Is there a closed form for the infinite sum $$\sum \limits_{n=0}^{\infty} \frac{1}{(n+a)!} \mathrm{?}$$ where a is an integer greater than or equal to $0$.
When $a=0$, the sum is just the series expansion for $e$, $\sum \limits_{n=0}^{\infty} \frac{1}{n!}=e$
When $a=1$, the sum can be rewritten as $\sum \limits_{n=0}^{\infty} \frac{1}{(n+1)!}= \sum \limits_{n=1}^{\infty} \frac{1}{n!} =\frac{1}{1!}+\frac{1}{2!}+\frac{1}{3!}+ \dots=e-1$.
When $a=2$, the sum can be rewritten as $\sum \limits_{n=0}^{\infty} \frac{1}{(n+2)!}= \sum \limits_{n=2}^{\infty} \frac{1}{n!} =\frac{1}{2!}+\frac{1}{3!}+\frac{1}{4!}+\dots=e-2$.
When $a=3$, the sum can be rewritten as $\sum \limits_{n=0}^{\infty} \frac{1}{(n+3)!}= \sum \limits_{n=3}^{\infty} \frac{1}{n!} =\frac{1}{3!}+\frac{1}{4!}+\dots=e-\frac{5}{2}$.
$\vdots$
Thus, we can generalize that $$\sum \limits_{n=0}^{\infty} \frac{1}{(n+a)!}= \sum \limits_{n=a}^{\infty} \frac{1}{n!}.$$
Can this infinite sum be written in a closed form in terms of $a$? Following the pattern the general form would have some value, dependent on $a$, subtracted from $e$.
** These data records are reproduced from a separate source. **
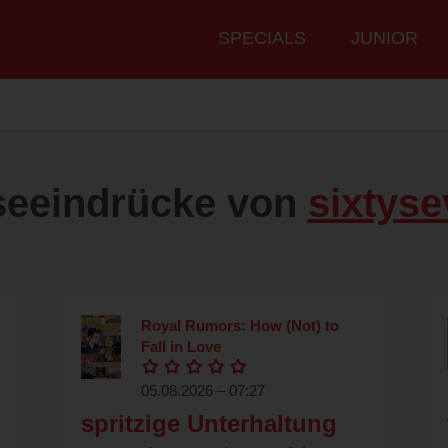
Hauptmenü
SPECIALS
JUNIOR
seeindrücke von
sixtys
Royal Rumors: How (Not) to
Fall in Love
05.08.2026 – 07:27
spritzige Unterhaltung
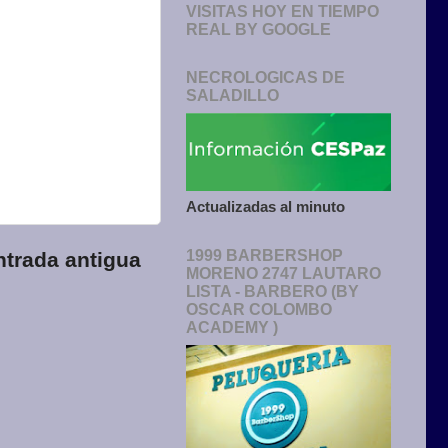
VISITAS HOY EN TIEMPO
REAL BY GOOGLE
NECROLOGICAS DE
SALADILLO
Actualizadas al minuto
1999 BARBERSHOP
ntrada antigua
MORENO 2747 LAUTARO
LISTA - BARBERO (BY
OSCAR COLOMBO
ACADEMY )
If you're familair with the gamma function:
$$\sum_{n=0}^{\infty}\frac{1}{(n+a)!}=\lim_{m\to\infty}\sum_{n=0}^{m}\frac{1}{(n+a)!}=$$ $$\lim_{m\to\infty}\frac{e\left(a!\Gamma(a+m+1,1)-a\Gamma(a,1)(a+m)!\right)}{a!(a+m)!}=$$ $$\frac{e}{a!}\lim_{m\to\infty}\frac{a!\Gamma(a+m+1,1)-a\Gamma(a,1)(a+m)!}{(a+m)!}=$$ $$\frac{e}{a!}\lim_{m\to\infty}\left(\frac{a!\Gamma(1+a+m,1)}{(a+m)!}-a\Gamma(a,1)\right)=$$ $$\frac{e}{a!}\left(\lim_{m\to\infty}\frac{a!\Gamma(1+a+m,1)}{(a+m)!}-a\Gamma(a,1)\right)=$$ $$\frac{e}{a!}\left(a!\lim_{m\to\infty}\frac{\Gamma(1+a+m,1)}{(a+m)!}-a\Gamma(a,1)\right)=$$ $$\frac{e}{a!}\left(a!\cdot1-a\Gamma(a,1)\right)=e-\frac{e\Gamma(a,1)}{\Gamma(a)}$$